Data supplied: Begin
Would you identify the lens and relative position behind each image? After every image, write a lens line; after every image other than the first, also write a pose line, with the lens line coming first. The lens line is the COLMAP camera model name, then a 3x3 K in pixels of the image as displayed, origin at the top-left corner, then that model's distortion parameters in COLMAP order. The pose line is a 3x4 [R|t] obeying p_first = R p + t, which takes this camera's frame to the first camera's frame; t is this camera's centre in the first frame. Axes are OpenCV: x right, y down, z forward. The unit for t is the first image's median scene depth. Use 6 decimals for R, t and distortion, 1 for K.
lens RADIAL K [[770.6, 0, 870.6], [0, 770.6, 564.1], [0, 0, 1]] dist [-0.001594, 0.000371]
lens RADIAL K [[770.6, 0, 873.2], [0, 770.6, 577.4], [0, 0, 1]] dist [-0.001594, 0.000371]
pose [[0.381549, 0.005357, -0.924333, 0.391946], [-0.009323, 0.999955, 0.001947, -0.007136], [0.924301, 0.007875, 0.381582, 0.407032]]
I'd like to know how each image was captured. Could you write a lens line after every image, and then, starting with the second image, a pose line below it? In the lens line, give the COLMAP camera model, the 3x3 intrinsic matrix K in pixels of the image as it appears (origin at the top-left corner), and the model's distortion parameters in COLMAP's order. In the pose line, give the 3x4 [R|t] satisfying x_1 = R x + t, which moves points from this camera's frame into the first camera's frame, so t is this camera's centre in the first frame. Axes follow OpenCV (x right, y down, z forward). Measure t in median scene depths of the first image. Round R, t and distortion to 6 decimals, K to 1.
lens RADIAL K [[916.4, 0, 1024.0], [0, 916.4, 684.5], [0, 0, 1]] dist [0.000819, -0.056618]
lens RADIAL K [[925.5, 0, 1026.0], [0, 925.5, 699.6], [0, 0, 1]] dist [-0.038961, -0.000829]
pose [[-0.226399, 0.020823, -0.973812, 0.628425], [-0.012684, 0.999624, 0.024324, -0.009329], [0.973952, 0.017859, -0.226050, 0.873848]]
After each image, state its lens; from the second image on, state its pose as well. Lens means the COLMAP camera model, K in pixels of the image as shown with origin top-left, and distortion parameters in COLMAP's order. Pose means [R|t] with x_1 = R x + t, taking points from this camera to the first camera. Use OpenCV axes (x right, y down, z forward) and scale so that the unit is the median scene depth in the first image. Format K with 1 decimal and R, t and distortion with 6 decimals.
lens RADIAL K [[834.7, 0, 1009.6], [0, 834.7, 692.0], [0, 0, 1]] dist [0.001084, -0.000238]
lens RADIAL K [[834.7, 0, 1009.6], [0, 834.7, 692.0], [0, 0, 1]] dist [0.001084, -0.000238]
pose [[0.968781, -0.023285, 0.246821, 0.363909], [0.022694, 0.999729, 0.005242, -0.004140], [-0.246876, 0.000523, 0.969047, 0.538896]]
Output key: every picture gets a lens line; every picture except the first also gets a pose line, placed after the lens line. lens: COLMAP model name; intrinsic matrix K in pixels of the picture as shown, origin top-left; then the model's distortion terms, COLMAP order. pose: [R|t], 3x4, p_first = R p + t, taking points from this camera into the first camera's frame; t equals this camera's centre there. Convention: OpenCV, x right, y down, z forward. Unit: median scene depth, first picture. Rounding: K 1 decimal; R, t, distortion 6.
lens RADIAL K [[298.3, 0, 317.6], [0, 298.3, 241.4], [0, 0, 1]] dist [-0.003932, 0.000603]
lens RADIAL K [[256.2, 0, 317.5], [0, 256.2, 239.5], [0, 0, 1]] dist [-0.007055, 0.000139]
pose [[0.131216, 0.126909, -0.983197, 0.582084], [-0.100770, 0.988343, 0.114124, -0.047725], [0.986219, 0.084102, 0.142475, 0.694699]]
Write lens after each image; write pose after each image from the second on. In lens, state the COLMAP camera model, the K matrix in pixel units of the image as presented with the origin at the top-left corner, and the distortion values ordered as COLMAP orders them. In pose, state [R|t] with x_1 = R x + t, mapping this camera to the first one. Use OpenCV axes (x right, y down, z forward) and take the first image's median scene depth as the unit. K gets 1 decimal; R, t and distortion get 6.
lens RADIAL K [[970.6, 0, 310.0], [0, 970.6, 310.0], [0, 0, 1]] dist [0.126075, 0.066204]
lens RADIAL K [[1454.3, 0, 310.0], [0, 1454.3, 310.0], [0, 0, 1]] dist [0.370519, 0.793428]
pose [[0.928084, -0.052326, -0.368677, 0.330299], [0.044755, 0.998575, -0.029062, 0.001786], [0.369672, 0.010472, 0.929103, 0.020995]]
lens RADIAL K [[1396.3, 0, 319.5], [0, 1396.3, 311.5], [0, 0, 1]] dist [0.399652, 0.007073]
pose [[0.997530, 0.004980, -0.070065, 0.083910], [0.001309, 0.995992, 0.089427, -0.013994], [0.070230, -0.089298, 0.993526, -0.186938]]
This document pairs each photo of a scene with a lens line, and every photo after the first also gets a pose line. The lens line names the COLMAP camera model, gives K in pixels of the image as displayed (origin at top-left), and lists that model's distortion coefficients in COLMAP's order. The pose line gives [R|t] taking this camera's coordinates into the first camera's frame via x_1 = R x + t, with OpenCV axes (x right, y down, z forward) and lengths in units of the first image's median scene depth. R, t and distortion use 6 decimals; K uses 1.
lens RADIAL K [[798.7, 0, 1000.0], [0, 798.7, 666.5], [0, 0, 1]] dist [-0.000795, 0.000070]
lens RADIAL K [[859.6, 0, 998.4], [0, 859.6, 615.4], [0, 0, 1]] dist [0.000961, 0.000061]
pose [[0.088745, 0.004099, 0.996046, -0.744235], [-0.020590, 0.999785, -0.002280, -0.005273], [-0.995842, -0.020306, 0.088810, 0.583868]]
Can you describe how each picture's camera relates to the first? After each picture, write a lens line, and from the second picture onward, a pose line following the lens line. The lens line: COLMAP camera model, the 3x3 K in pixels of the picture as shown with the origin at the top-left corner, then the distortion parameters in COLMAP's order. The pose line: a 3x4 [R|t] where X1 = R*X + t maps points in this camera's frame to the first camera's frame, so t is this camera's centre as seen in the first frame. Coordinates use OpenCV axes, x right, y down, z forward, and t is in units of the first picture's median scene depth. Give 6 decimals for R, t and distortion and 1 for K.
Data supplied: End
Work order: All of the material must be written out again exactly.

Answer:
Would you identify the lens and relative position behind each image? After every image, write a lens line; after every image other than the first, also write a pose line, with the lens line coming first. The lens line is the COLMAP camera model name, then a 3x3 K in pixels of the image as displayed, origin at the top-left corner, then that model's distortion parameters in COLMAP order. The pose line is a 3x4 [R|t] obeying p_first = R p + t, which takes this camera's frame to the first camera's frame; t is this camera's centre in the first frame. Axes are OpenCV: x right, y down, z forward. The unit for t is the first image's median scene depth. Use 6 decimals for R, t and distortion, 1 for K.
lens RADIAL K [[770.6, 0, 870.6], [0, 770.6, 564.1], [0, 0, 1]] dist [-0.001594, 0.000371]
lens RADIAL K [[770.6, 0, 873.2], [0, 770.6, 577.4], [0, 0, 1]] dist [-0.001594, 0.000371]
pose [[0.381549, 0.005357, -0.924333, 0.391946], [-0.009323, 0.999955, 0.001947, -0.007136], [0.924301, 0.007875, 0.381582, 0.407032]]
I'd like to know how each image was captured. Could you write a lens line after every image, and then, starting with the second image, a pose line below it? In the lens line, give the COLMAP camera model, the 3x3 intrinsic matrix K in pixels of the image as it appears (origin at the top-left corner), and the model's distortion parameters in COLMAP's order. In the pose line, give the 3x4 [R|t] satisfying x_1 = R x + t, which moves points from this camera's frame into the first camera's frame, so t is this camera's centre in the first frame. Axes follow OpenCV (x right, y down, z forward). Measure t in median scene depths of the first image. Round R, t and distortion to 6 decimals, K to 1.
lens RADIAL K [[916.4, 0, 1024.0], [0, 916.4, 684.5], [0, 0, 1]] dist [0.000819, -0.056618]
lens RADIAL K [[925.5, 0, 1026.0], [0, 925.5, 699.6], [0, 0, 1]] dist [-0.038961, -0.000829]
pose [[-0.226399, 0.020823, -0.973812, 0.628425], [-0.012684, 0.999624, 0.024324, -0.009329], [0.973952, 0.017859, -0.226050, 0.873848]]
After each image, state its lens; from the second image on, state its pose as well. Lens means the COLMAP camera model, K in pixels of the image as shown with origin top-left, and distortion parameters in COLMAP's order. Pose means [R|t] with x_1 = R x + t, taking points from this camera to the first camera. Use OpenCV axes (x right, y down, z forward) and scale so that the unit is the median scene depth in the first image. Format K with 1 decimal and R, t and distortion with 6 decimals.
lens RADIAL K [[834.7, 0, 1009.6], [0, 834.7, 692.0], [0, 0, 1]] dist [0.001084, -0.000238]
lens RADIAL K [[834.7, 0, 1009.6], [0, 834.7, 692.0], [0, 0, 1]] dist [0.001084, -0.000238]
pose [[0.968781, -0.023285, 0.246821, 0.363909], [0.022694, 0.999729, 0.005242, -0.004140], [-0.246876, 0.000523, 0.969047, 0.538896]]
Output key: every picture gets a lens line; every picture except the first also gets a pose line, placed after the lens line. lens: COLMAP model name; intrinsic matrix K in pixels of the picture as shown, origin top-left; then the model's distortion terms, COLMAP order. pose: [R|t], 3x4, p_first = R p + t, taking points from this camera into the first camera's frame; t equals this camera's centre there. Convention: OpenCV, x right, y down, z forward. Unit: median scene depth, first picture. Rounding: K 1 decimal; R, t, distortion 6.
lens RADIAL K [[298.3, 0, 317.6], [0, 298.3, 241.4], [0, 0, 1]] dist [-0.003932, 0.000603]
lens RADIAL K [[256.2, 0, 317.5], [0, 256.2, 239.5], [0, 0, 1]] dist [-0.007055, 0.000139]
pose [[0.131216, 0.126909, -0.983197, 0.582084], [-0.100770, 0.988343, 0.114124, -0.047725], [0.986219, 0.084102, 0.142475, 0.694699]]
Write lens after each image; write pose after each image from the second on. In lens, state the COLMAP camera model, the K matrix in pixel units of the image as presented with the origin at the top-left corner, and the distortion values ordered as COLMAP orders them. In pose, state [R|t] with x_1 = R x + t, mapping this camera to the first one. Use OpenCV axes (x right, y down, z forward) and take the first image's median scene depth as the unit. K gets 1 decimal; R, t and distortion get 6.
lens RADIAL K [[970.6, 0, 310.0], [0, 970.6, 310.0], [0, 0, 1]] dist [0.126075, 0.066204]
lens RADIAL K [[1454.3, 0, 310.0], [0, 1454.3, 310.0], [0, 0, 1]] dist [0.370519, 0.793428]
pose [[0.928084, -0.052326, -0.368677, 0.330299], [0.044755, 0.998575, -0.029062, 0.001786], [0.369672, 0.010472, 0.929103, 0.020995]]
lens RADIAL K [[1396.3, 0, 319.5], [0, 1396.3, 311.5], [0, 0, 1]] dist [0.399652, 0.007073]
pose [[0.997530, 0.004980, -0.070065, 0.083910], [0.001309, 0.995992, 0.089427, -0.013994], [0.070230, -0.089298, 0.993526, -0.186938]]
This document pairs each photo of a scene with a lens line, and every photo after the first also gets a pose line. The lens line names the COLMAP camera model, gives K in pixels of the image as displayed (origin at top-left), and lists that model's distortion coefficients in COLMAP's order. The pose line gives [R|t] taking this camera's coordinates into the first camera's frame via x_1 = R x + t, with OpenCV axes (x right, y down, z forward) and lengths in units of the first image's median scene depth. R, t and distortion use 6 decimals; K uses 1.
lens RADIAL K [[798.7, 0, 1000.0], [0, 798.7, 666.5], [0, 0, 1]] dist [-0.000795, 0.000070]
lens RADIAL K [[859.6, 0, 998.4], [0, 859.6, 615.4], [0, 0, 1]] dist [0.000961, 0.000061]
pose [[0.088745, 0.004099, 0.996046, -0.744235], [-0.020590, 0.999785, -0.002280, -0.005273], [-0.995842, -0.020306, 0.088810, 0.583868]]
Can you describe how each picture's camera relates to the first? After each picture, write a lens line, and from the second picture onward, a pose line following the lens line. The lens line: COLMAP camera model, the 3x3 K in pixels of the picture as shown with the origin at the top-left corner, then the distortion parameters in COLMAP's order. The pose line: a 3x4 [R|t] where X1 = R*X + t maps points in this camera's frame to the first camera's frame, so t is this camera's centre as seen in the first frame. Coordinates use OpenCV axes, x right, y down, z forward, and t is in units of the first picture's median scene depth. Give 6 decimals for R, t and distortion and 1 for K.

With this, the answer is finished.